LIEBE LESERINNEN, LIEBE LESER,

„Dynamik ist wichtiger als Material. Wenn du das Spiel diktierst, gehört es dir“, sagte einst Garri Kasparow. Der Stil des 13. Weltmeisters ist eng mit der dynamischen Spielweise verbunden. Was aber Dynamik ist, lässt sich gar nicht so leicht erklären. Dynamik offenbart sich in Stellungen, in denen es, im Gegensatz zu statischen Positionen, den Figuren an festem Halt mangelt und z.B. durch mobile Bauern­strukturen ein großes Potential an Ver­änderung vorherrscht. In dynamischen Stellungen ist Aktivität mehr wert als Sicherheit. Die Zeit wird ein entscheidender Faktor, bedeutender als das Materialverhältnis. Initiative ist dabei wichtig, aber häufig nur ein flüchtiges Phänomen. Wenn sie ausläuft, muss man darauf achten, einen Gegenwert zu erhalten, etwa ein positionelles Übergewicht oder einen Angriff.
Durch die Entwicklung der Engines in den letzten zwei Jahrzehnten hat die Dynamik an Bedeutung gewonnen, weil Schachprogramme zeigen, „was man sich alles leisten kann“, ohne das Gleichgewicht der Partie aufzugeben.
Wir wollen in diesem Heft einige dieser Aspekte untersuchen.

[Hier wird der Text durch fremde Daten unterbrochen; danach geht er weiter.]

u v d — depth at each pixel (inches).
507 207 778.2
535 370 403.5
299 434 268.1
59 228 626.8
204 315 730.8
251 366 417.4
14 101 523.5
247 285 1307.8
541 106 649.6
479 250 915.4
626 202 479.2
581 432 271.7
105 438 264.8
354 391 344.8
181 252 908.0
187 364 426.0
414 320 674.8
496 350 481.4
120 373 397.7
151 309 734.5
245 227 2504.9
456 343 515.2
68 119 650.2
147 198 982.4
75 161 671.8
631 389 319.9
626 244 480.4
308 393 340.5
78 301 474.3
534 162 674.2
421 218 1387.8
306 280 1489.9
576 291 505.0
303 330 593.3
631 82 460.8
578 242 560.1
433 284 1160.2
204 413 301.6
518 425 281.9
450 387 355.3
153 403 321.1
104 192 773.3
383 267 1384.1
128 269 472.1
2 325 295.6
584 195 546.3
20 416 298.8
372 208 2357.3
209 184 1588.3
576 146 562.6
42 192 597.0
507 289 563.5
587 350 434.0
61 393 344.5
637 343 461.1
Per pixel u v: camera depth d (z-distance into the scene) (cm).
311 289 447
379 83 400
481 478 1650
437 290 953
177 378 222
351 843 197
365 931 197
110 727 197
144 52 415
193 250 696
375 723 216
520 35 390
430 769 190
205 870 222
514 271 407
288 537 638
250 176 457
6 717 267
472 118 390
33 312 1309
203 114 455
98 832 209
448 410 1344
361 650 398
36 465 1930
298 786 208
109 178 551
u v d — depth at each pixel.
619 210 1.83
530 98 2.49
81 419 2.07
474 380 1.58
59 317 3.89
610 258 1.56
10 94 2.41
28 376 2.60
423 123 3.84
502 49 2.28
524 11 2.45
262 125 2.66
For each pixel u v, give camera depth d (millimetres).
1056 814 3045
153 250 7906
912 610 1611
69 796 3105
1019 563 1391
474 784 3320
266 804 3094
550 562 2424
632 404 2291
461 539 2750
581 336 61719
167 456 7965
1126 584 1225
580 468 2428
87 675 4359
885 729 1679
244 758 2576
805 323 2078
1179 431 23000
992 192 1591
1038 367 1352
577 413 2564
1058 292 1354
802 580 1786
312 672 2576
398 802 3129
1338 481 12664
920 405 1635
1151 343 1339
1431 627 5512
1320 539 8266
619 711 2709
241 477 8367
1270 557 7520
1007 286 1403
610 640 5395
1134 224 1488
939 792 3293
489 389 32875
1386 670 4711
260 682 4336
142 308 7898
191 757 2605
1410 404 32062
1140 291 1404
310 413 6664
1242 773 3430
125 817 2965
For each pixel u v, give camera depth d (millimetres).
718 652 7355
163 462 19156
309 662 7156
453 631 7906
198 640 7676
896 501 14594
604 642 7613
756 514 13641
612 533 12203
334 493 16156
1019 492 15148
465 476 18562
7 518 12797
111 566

Willy Hendriks behandelt in seinem Beitrag die Bedeutung des Begriffs „dynamisch“ in Bezug auf Spielstile, Stellungen und die historische Entwicklung des Schachspiels. Er zeigt, dass man die Schachgeschichte nicht einfach in dynamische und statische Epochen unterteilen kann, sondern dass die Dynamik im Schach ein kontinuierlicher Prozess ist.

Mihail Marin bespricht in seinem Artikel Partien, in denen Dynamik und Statik im permanenten Widerstreit um die Deutungshoheit einer Stellung kämpfen. Sehr oft wechseln Phasen innerhalb einer Partie von statischen zu dynamischen Stellungen. Durch diesem Vergleich wird besonders deutlich, was Dynamik ist.

Erik Zude hat mit seinen beiden Porträts die dynamischen Spielstile zwei der spannendsten Spieler unserer Zeit untersucht. Dabei versucht er, die Entwicklung der beiden Spieler von Jugend an nachzuzeichnen.
Der Inder Arjun Erigaisi überwand kürzlich die 2800er Marke. Diesen Erfolg erkämpfte er sich mit seinem unbedingten Siegeswillen und seiner Risikobereitschaft, die zu zentralen Elementen seines Spiels wurden.
Der Spielstil des Usbeken Nordirbek Abdusattorov ist gekennzeichnet durch solide Eröffnungsstrukturen und dem Streben, die Möglichkeiten des Gegners einzuschränken, wofür er gerne dynamische Mittel verwendet.

Und Johannes Fischer erinnert sich an John Nunns Klassiker Secrets of Grandmaster Chess, der ihn inspiriert hat, sein Schachspiel zu verbessern und dynamischer zu spielen.